Ma Xiaoguang a indiqué lors d’une conférence de presse que concernant la question de Taiwan, Shinzo Abe « a prôné l’endiguement de la Chine et a suscité l’indépendance de Taiwan, ce qui reflète sa position erronée sur les questions historiques et liées à Taiwan ». Ce dernier a ajouté que « la communauté internationale devrait être en alerte sur la question ».
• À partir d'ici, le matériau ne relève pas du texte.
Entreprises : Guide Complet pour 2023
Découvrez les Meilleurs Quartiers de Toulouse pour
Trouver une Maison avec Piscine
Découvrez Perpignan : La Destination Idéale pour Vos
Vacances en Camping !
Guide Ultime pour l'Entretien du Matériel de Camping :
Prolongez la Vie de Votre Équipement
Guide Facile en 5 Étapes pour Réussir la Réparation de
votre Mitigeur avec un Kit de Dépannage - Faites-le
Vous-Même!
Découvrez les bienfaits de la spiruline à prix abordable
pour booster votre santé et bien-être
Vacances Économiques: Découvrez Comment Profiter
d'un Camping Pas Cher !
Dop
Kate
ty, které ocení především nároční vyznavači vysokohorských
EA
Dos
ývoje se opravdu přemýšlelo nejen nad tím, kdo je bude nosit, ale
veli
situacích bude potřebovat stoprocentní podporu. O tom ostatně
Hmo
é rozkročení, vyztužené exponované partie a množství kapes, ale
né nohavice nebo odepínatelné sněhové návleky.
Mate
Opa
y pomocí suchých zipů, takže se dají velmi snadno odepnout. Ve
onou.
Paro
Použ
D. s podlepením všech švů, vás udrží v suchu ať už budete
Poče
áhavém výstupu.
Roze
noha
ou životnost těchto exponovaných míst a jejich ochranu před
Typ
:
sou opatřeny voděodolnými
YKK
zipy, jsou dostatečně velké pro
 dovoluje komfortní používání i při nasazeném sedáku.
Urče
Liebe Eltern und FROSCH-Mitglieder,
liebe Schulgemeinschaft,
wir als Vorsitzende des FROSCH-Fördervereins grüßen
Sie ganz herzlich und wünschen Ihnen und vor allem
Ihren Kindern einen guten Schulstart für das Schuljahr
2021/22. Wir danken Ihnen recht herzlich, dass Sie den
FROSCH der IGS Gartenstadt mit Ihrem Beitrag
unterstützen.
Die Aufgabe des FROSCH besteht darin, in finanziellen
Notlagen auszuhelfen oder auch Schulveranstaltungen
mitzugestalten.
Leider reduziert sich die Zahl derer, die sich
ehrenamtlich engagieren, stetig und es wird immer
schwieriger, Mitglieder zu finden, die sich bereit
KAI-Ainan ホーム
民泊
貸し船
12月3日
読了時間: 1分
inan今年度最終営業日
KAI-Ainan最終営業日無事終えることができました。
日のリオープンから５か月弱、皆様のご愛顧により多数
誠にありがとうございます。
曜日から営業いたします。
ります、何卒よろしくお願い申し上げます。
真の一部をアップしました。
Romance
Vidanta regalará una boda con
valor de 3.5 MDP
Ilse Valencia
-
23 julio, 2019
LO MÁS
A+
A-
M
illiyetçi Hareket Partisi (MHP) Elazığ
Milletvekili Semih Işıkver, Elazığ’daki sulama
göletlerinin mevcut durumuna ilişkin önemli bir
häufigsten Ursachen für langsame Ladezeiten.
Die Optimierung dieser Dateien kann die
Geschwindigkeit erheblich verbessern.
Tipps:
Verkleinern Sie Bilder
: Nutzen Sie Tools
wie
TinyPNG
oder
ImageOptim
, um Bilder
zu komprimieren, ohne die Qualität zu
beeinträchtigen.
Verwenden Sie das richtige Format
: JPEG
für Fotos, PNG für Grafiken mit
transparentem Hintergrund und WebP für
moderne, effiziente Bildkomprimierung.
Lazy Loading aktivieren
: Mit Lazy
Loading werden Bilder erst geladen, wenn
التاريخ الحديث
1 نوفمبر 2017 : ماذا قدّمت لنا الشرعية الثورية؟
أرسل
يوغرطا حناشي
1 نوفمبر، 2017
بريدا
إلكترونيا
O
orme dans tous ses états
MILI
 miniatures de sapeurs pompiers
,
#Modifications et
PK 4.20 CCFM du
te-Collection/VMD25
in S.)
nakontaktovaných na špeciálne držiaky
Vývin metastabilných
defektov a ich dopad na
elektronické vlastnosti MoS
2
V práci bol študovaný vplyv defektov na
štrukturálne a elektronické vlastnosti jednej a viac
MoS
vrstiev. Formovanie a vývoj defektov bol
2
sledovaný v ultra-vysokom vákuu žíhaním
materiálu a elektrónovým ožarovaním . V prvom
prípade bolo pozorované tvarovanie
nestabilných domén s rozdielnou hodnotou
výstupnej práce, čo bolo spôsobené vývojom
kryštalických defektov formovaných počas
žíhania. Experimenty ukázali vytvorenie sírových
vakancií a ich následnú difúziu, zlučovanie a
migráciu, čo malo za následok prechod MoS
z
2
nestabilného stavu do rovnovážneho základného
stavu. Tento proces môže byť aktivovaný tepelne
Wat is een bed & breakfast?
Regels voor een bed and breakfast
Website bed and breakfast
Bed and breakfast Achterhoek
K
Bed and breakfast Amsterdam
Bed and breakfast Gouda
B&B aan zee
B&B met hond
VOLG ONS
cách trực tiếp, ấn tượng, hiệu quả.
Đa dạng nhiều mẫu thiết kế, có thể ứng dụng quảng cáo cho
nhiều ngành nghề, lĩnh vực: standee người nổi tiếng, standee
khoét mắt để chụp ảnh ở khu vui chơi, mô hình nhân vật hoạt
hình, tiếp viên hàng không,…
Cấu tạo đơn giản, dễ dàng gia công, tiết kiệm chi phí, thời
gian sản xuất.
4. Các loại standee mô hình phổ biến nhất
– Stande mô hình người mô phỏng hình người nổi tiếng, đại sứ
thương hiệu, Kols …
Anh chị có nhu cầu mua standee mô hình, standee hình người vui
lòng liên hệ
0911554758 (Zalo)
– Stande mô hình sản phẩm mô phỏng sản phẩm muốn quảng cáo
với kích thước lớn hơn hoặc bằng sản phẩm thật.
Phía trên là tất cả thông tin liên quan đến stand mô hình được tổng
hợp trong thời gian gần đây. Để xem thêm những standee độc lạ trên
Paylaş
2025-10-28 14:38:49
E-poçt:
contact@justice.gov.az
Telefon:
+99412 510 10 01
Le porte-parole a exhorté le Japon « à adhérer au principe d’une seule Chine et à l’esprit des quatre documents politiques entre la Chine et le Japon, et à maintenir son engagement solennel avec la partie chinoise sur la question de Taiwan. »

Il a exhorté certains individus au Japon à réfléchir profondément à l’histoire, à corriger leurs erreurs immédiatement, à cesser de prendre de nouvelles mauvaises actions sur la question de Taiwan et à cesser d’envoyer des signaux erronés aux forces de l’« indépendance de Taiwan ».

Ma Xiaoguang a également mis en garde l’autorité du Parti démocrate progressiste de Taiwan contre les tentatives dangereuses de collusion avec des forces extérieures pour rechercher « l’indépendance de Taiwan », qui sont vouées à être déjouées.